To do:
**a.** Decide whether each statement below agrees with the bug-thread excerpt, answering yes or no and quoting the exact words of the excerpt that settle it. (i) Evaluating (multibyte-string-p "abcd") yields t. (ii) The call to string-to-multibyte was removed rather than replaced. (iii) Comparing "abcd" with the result of decoding "abcd" as utf-8 using string= yields t.
**b.** Using the bug-thread excerpt, give a brief answer to each question.
(i) What function was replaced with its body?
(ii) Who sent Message #17?
(iii) What date and time are given for Message #17?
**c.** Extend the bug-thread excerpt, beginning directly after its final line.

== Passage provided

This is a misunderstanding, caused by the overloaded meaning of
"multibyte string".  The way I meant it, it has to do with the
internal flag marking a string either unibyte or multibyte.  Observe:

  (multibyte-string-p "abcd") => nil

but

  (multibyte-string-p (decode-coding-string "abcd" 'utf-8)) => t

although

  (string= "abcd" (decode-coding-string "abcd" 'utf-8)) => t

> The reason I am using decode-coding-string is because that is what the obsolescence message in subr.el
> says to use.

Yes, but the code already used decode-coding-string, in the function
ispell-decode-string, which you replaced with its body.  The call to
string-to-multibyte worked on the result of decoding, not instead of
the decoding.  So actually the call to string-to-multibyte was not
replaced, it was removed.

> If I've overlooked something, then it would be nice to know what I've missed in the documentation, or whether
> the documentation could be improved.

Is the issue more clear now?




Information forwarded to bug-gnu-emacs <at> gnu.org:
bug#28179; Package emacs. (Wed, 23 Aug 2017 11:00:02 GMT) Full text and rfc822 format available.

Message #17 received at 28179 <at> debbugs.gnu.org (full text, mbox):

From: Reuben Thomas <rrt <at> sc3d.org>
To: Eli Zaretskii <eliz <at> gnu.org>, 28179 <at> debbugs.gnu.org
Subject: Fwd: Re: bug#28179: Fix use of string-to-multibyte in ispell.el
Date: Wed, 23 Aug 2017 11:59:41 +0100
On 22/08/17 18:23, Eli Zaretskii wrote:

>> Cc: 28179 <at> debbugs.gnu.org
>> From: Reuben Thomas <rrt <at> sc3d.org>
>> Date: Tue, 22 Aug 2017 18:04:11 +0100
>>
>> Are you sure we don't need to ensure ispell-get-decoded-string always
>> returns a multibyte string?  What if decode-coding-string returns a
>> pure ASCII string, which is therefore unibyte?

====
== Record extracts

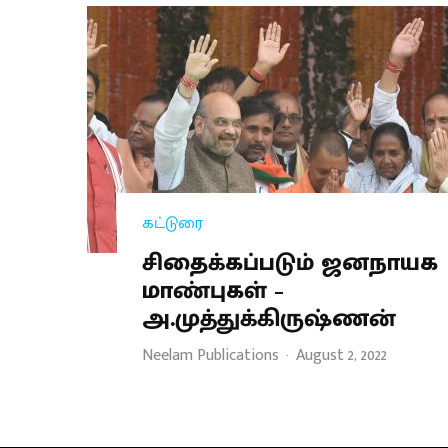
கட்டுரை
சிதைக்கப்படும் ஜனநாயக
மாண்புகள் –
அ.முத்துக்கிருஷ்ணன்
Neelam Publications
·
August 2, 2022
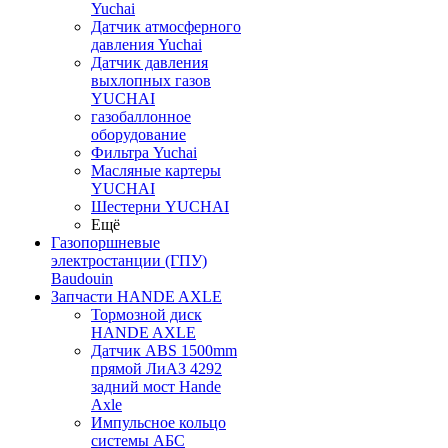
Yuchai
Датчик атмосферного
давления Yuchai
Датчик давления
выхлопных газов
YUCHAI
газобаллонное
оборудование
Фильтра Yuchai
Масляные картеры
YUCHAI
Шестерни YUCHAI
Ещё
Газопоршневые
электростанции (ГПУ)
Baudouin
Запчасти HANDE AXLE
Тормозной диск
HANDE AXLE
Датчик ABS 1500mm
прямой ЛиАЗ 4292
задний мост Hande
Axle
Импульсное кольцо
системы АБС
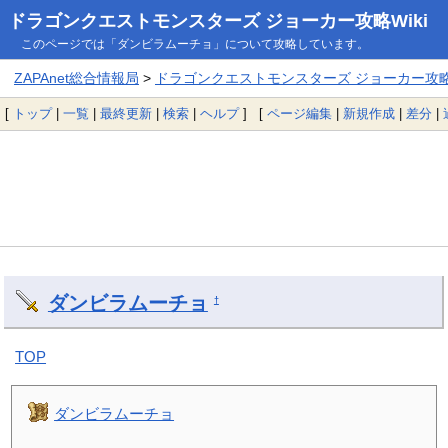
ドラゴンクエストモンスターズ ジョーカー攻略Wiki
このページでは「ダンビラムーチョ」について攻略しています。
ZAPAnet総合情報局
>
ドラゴンクエストモンスターズ ジョーカー攻略W
[
トップ
|
一覧
|
最終更新
|
検索
|
ヘルプ
] [
ページ編集
|
新規作成
|
差分
|
ダンビラムーチョ
†
TOP
ダンビラムーチョ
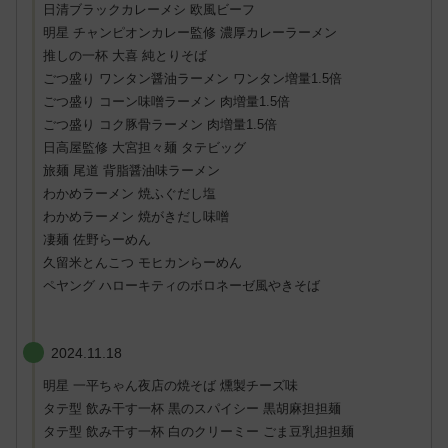
日清ブラックカレーメシ 欧風ビーフ
明星 チャンピオンカレー監修 濃厚カレーラーメン
推しの一杯 大喜 純とりそば
ごつ盛り ワンタン醤油ラーメン ワンタン増量1.5倍
ごつ盛り コーン味噌ラーメン 肉増量1.5倍
ごつ盛り コク豚骨ラーメン 肉増量1.5倍
日高屋監修 大宮担々麺 タテビッグ
旅麺 尾道 背脂醤油味ラーメン
わかめラーメン 焼ふぐだし塩
わかめラーメン 焼がきだし味噌
凄麺 佐野らーめん
久留米とんこつ モヒカンらーめん
ペヤング ハローキティのボロネーゼ風やきそば
2024.11.18
明星 一平ちゃん夜店の焼そば 燻製チーズ味
タテ型 飲み干す一杯 黒のスパイシー 黒胡麻担担麺
タテ型 飲み干す一杯 白のクリーミー ごま豆乳担担麺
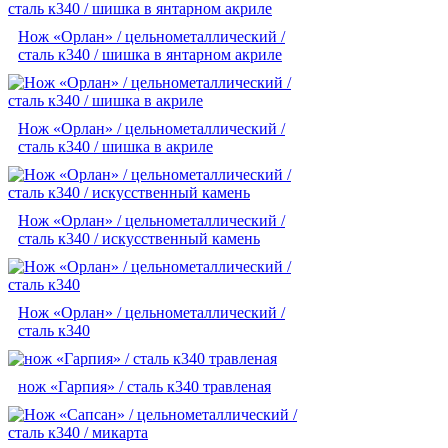
Нож «Орлан» / цельнометаллический /
сталь к340 / шишка в янтарном акриле
Нож «Орлан» / цельнометаллический /
сталь к340 / шишка в акриле
Нож «Орлан» / цельнометаллический /
сталь к340 / искусственный камень
Нож «Орлан» / цельнометаллический /
сталь к340
нож «Гарпия» / сталь к340 травленая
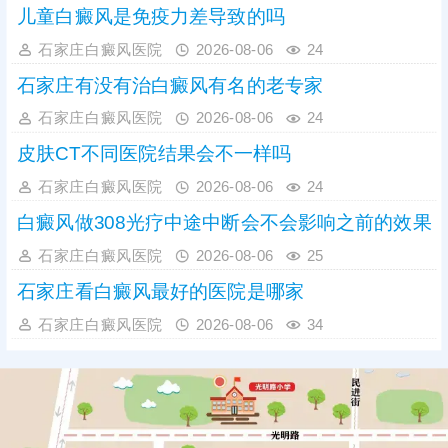
重视，务必尽早到正规
儿童白癜风是免疫力差导致的吗
石家庄白癜风医院
2026-08-06
24
石家庄有没有治白癜风有名的老专家
石家庄白癜风医院
2026-08-06
24
皮肤CT不同医院结果会不一样吗
石家庄白癜风医院
2026-08-06
24
白癜风做308光疗中途中断会不会影响之前的效果
石家庄白癜风医院
2026-08-06
25
石家庄看白癜风最好的医院是哪家
石家庄白癜风医院
2026-08-06
34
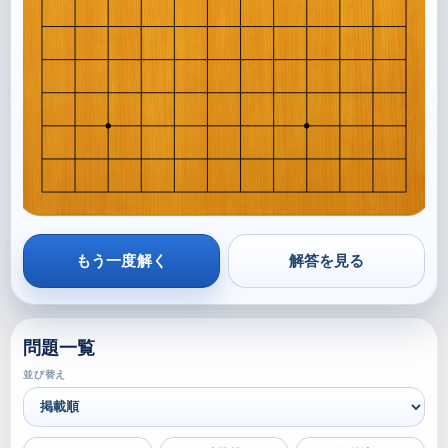
もう一度解く
解答を見る
問題一覧
並び替え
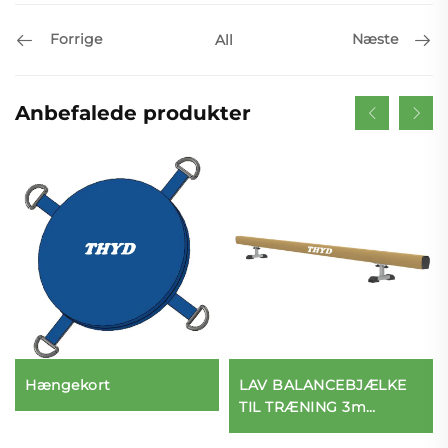
Forrige
Næste
All
Anbefalede produkter
Hængekort
LAV BALANCEBJÆLKE
TIL TRÆNING 3m
længde 25cm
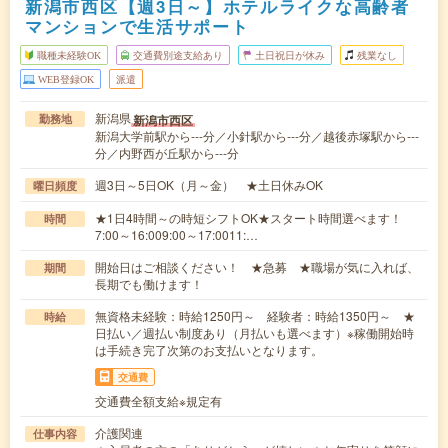
新潟市西区【週3日～】ホテルライクな高齢者
マンションで生活サポート
職種未経験OK
交通費別途支給あり
土日祝日が休み
残業なし
WEB登録OK
派遣
新潟県
新潟市西区
勤務地
新潟大学前駅から---分／小針駅から---分／越後赤塚駅から---
分／内野西が丘駅から---分
週3日～5日OK（月～金） ★土日休みOK
曜日頻度
★1日4時間～の時短シフトOK★スタート時間選べます！
時間
7:00～16:009:00～17:0011:…
開始日はご相談ください！ ★急募 ★職場が気に入れば、
期間
長期でも働けます！
無資格未経験：時給1250円～ 経験者：時給1350円～ ★
時給
日払い／週払い制度あり（月払いも選べます）※稼働開始時
は手続き完了次第のお支払いとなります。
交通費
交通費全額支給※規定有
介護関連
仕事内容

====

Answers by task:
**a.**
(i) No: "(multibyte-string-p "abcd") => nil"
(ii) Yes: "So actually the call to string-to-multibyte was not replaced, it was removed."
(iii) Yes: "(string= "abcd" (decode-coding-string "abcd" 'utf-8)) => t"

**b.**
(i) ispell-decode-string
(ii) Reuben Thomas
(iii) Wed, 23 Aug 2017 11:59:41 +0100

**c.**
>>
>> This is multibyte too, no? The Emacs manual says:
>>
>>  Rather, Emacs uses a variable-length internal representation of
>>  characters, that stores each character as a sequence of 1 to 5 8-bit
>>  bytes, depending on the magnitude of its codepoint(1). For example, any
>>  ASCII character takes up only 1 byte, a Latin-1 character takes up 2
>>  bytes, etc. We call this representation of text “multibyte”.
> This is a misunderstanding, caused by the overloaded meaning of
> "multibyte string".  The way I meant it, it has to do with the
> internal flag marking a string either unibyte or multibyte.  Observe:
>
>   (multibyte-string-p "abcd") => nil
>
> but
>
>   (multibyte-string-p (decode-coding-string "abcd" 'utf-8)) => t

So here, running decode-coding-string on a plain ASCII string returns a
multibyte string.

> ispell-decode-string, which you replaced with its body. The call to
> string-to-multibyte worked on the result of decoding, not instead of
> the decoding.  So actually the call to string-to-multibyte was not
> replaced, it was removed.

Yes, that call seemed to be unnecessary.

> Is the issue more clear now? 

I now understand the two meanings of "multibyte", but I don't understand
how my patch is deficient. I tried even:

(multibyte-string-p (decode-coding-string "abcde" 'utf-8 t)) ; returns
t; also if I use 'us-ascii

So in fact even when the string isn't copied (as in my patch, where I
also use a third argument of t to decode-coding-string) it appears to be
changed to a multibyte string.

-- 
https://rrt.sc3d.org





Information forwarded to bug-gnu-emacs <at> gnu.org:
bug#28179; Package emacs. (Thu, 24 Aug 2017 17:00:01 GMT) Full text and rfc822 format available.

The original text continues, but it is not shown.